Greg Simon, President of FasterCures recently coined the phrase “passion capital” to describe the money raised by TRAIN groups such as the CF Foundation and Michael J. Fox Foundation for Parkinson’s Research. He mentioned it at a recent BIO-sponsored forum on venture philanthropy where a variety of nonprofits came together to learn from each other. Venture philanthropy has been a hot topic for a while now, and is often hyped as a potential source of funding to fill the void left by a flat NIH budget and stretched pharma/bio research budgets. At a time when you can’t read the paper or hear the news without bumping into a story about the demands of this tight economy on just about every sector of our economy, it is clear that the biomedical research infrastructure is feeling the pinch as well.
Many have ideas about what is working and not working. At a recent Health Research Alliance meeting I attended, Lee Hood talked of the need to catalyze change in research, and steer clear of competing with NIH. He spoke of the need for cross-disciplinary teams to tackle leading problems in medicine. Bill Haseltine talked about how we need a more virtual pharma model that separates R&D from marketing. Amy McGuire-Porter of the Foundation for NIH spoke about how their organization was created during the doubling of the NIH budget and now the need for resources to help increase the NIH payline has taken on a much higher priority. Nancy Andrews of Duke University Medical School talked about the shrinking numbers of physician-scientists, and the challenges of paying overhead functions in her current budget.

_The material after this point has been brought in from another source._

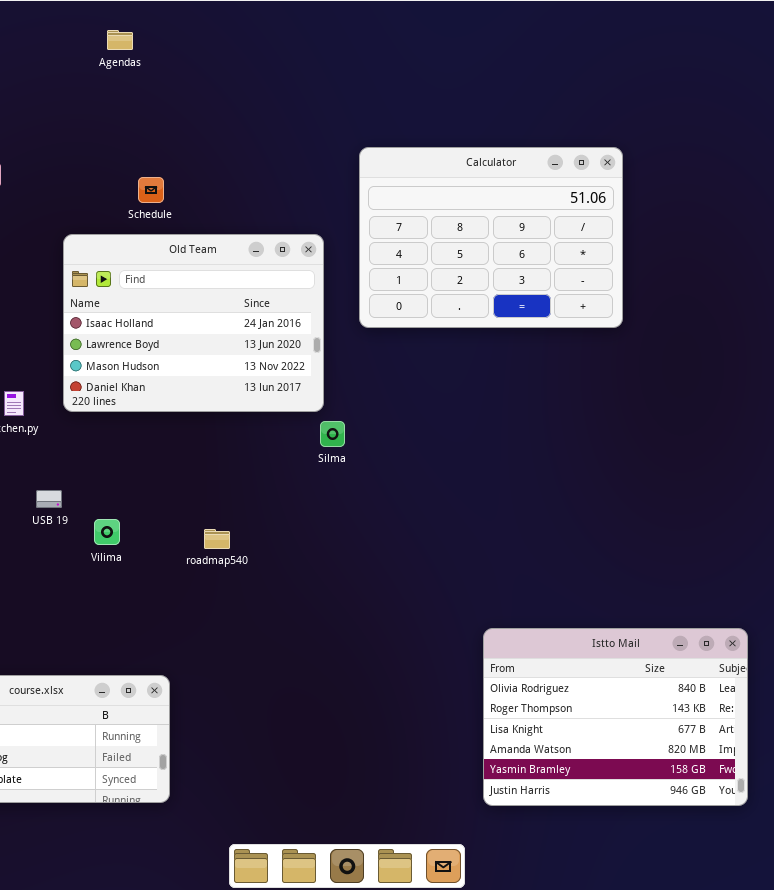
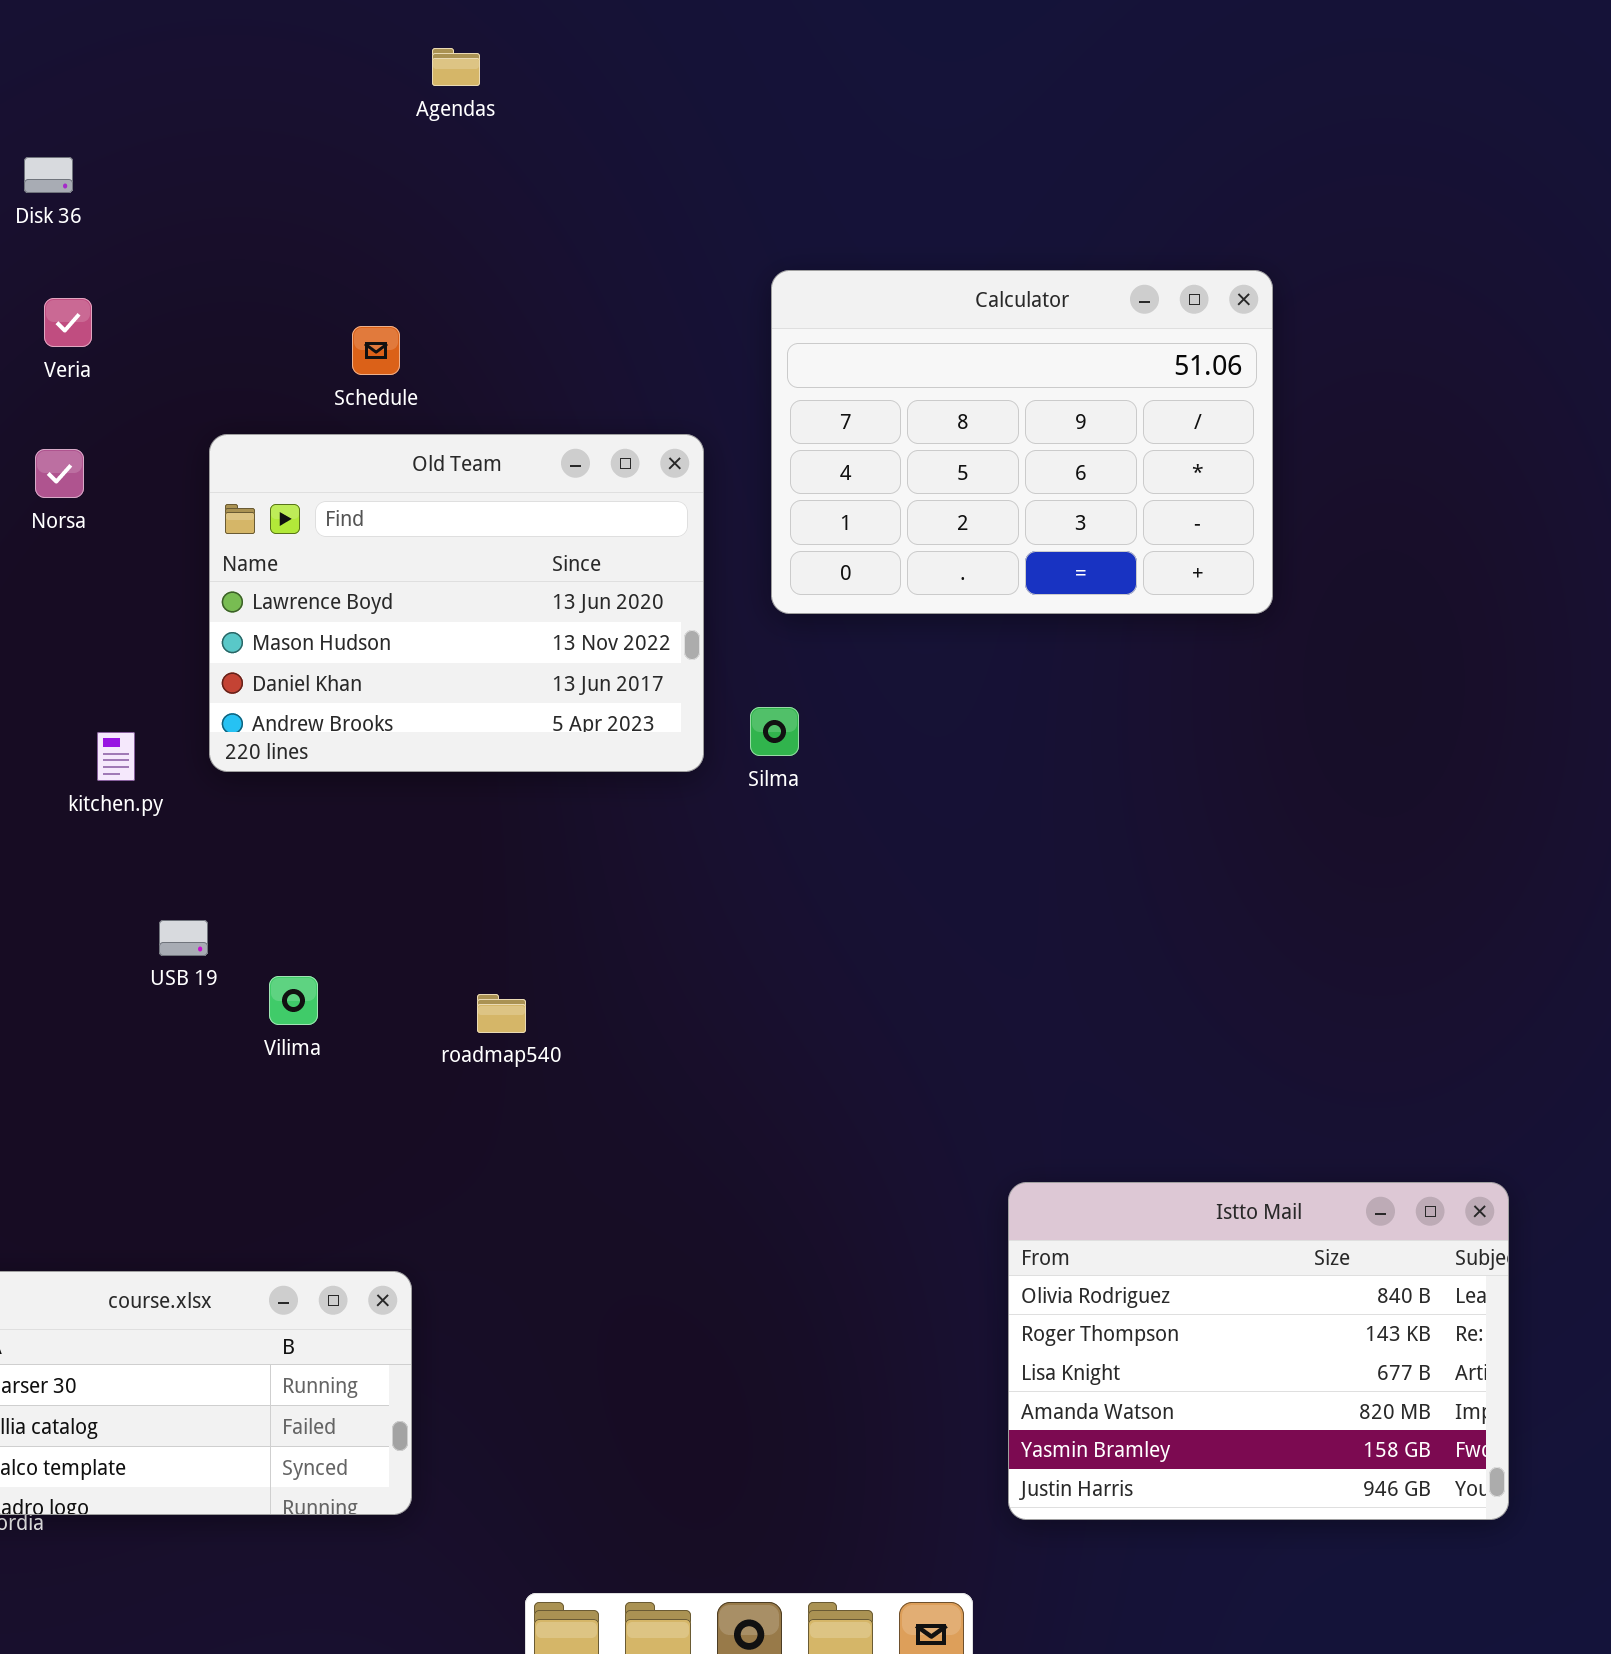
Agendas: [107,30,133,50] -> [432,48,480,86], moved
Old Team: [63,234,324,412] -> [209,434,704,772], scrolled down 1 row
Silma: [320,421,345,447] -> [750,707,799,756], moved

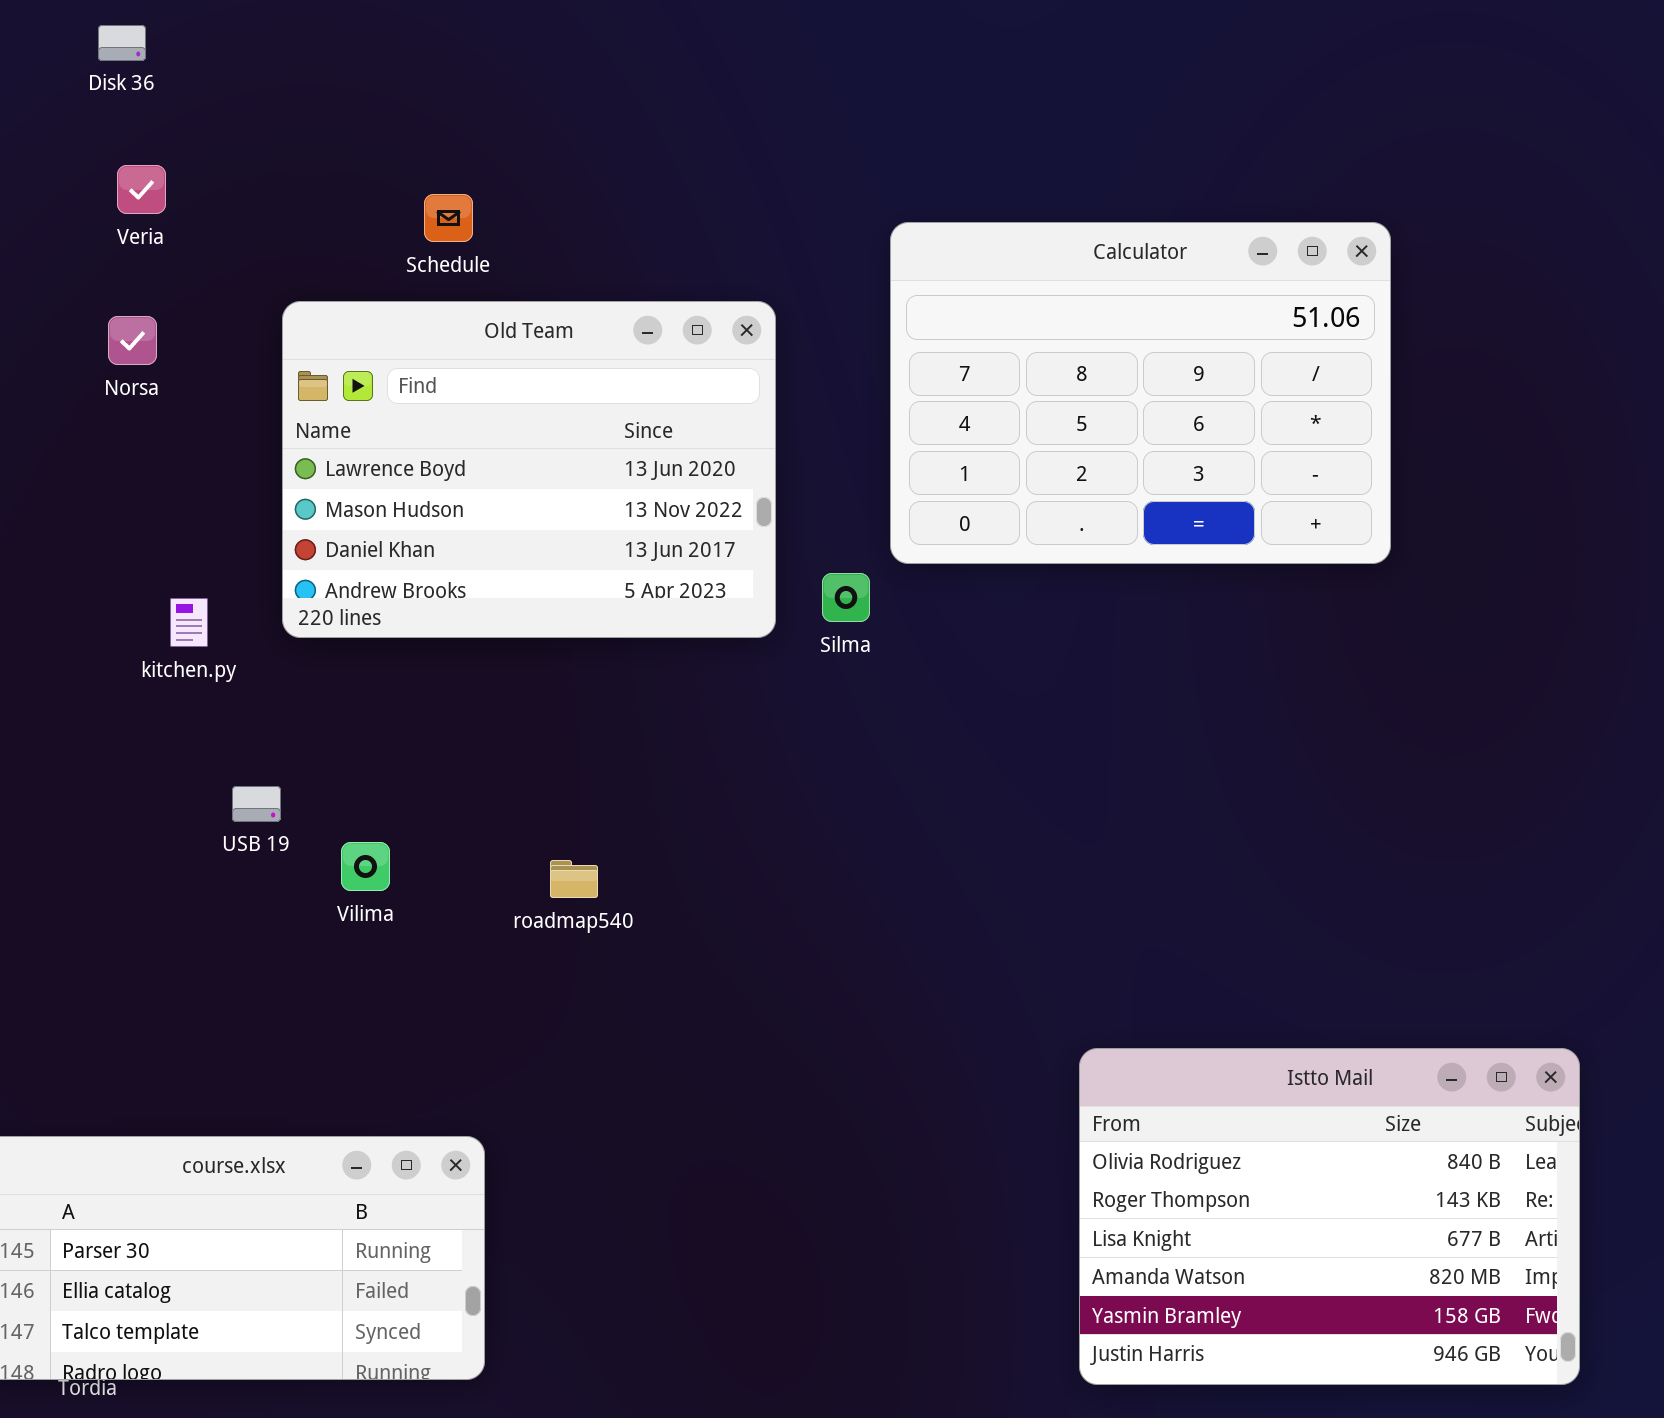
Calculator: [771,270,1273,614] -> [890,222,1391,564], moved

Alan M. Krensky of the NIH Office of Portfolio Analysis and Strategic Initiatives told us at a recent National Health Council briefing that the NIH mission is about both generating knowledge and improving the public’s health. I pointed out that the tension arises when disease areas aren’t getting adequate attention from NIH or institute directors tire of interacting with disease advocates, which has fostered the creation of many of the venture philanthropy groups.
Is there room for everyone to work on their piece of the biomedical research puzzle? Of course. Will everyone have to be incredibly thoughtful about which dollars go where? Of course. Will increasing the payline at NIH translate into more innovation? Not sure. Just as those spending passion capital need to plot out their scientific agenda and map it to their resources, every entity in the biomedical research system will need to do the same. Everyone is already figuring out how to maximize efficiency. It’s no different than the chef in a recent news story who spoke about his team is a bit more careful about breaking eggs, and they are being more frugal with what is wasted in their restaurant kitchen. I think the jury is out about how fast the resources that the TRAIN/venture philanthropy groups will grow, so the idea that they’ll fill the funding void may not come to pass. But clearly their thirst for pursuing best practices to foster the most innovation in their research portfolio is a given. At FasterCures, we’ll continue to shine a light on this innovation and share those best practices. There is not a minute, or a life to lose.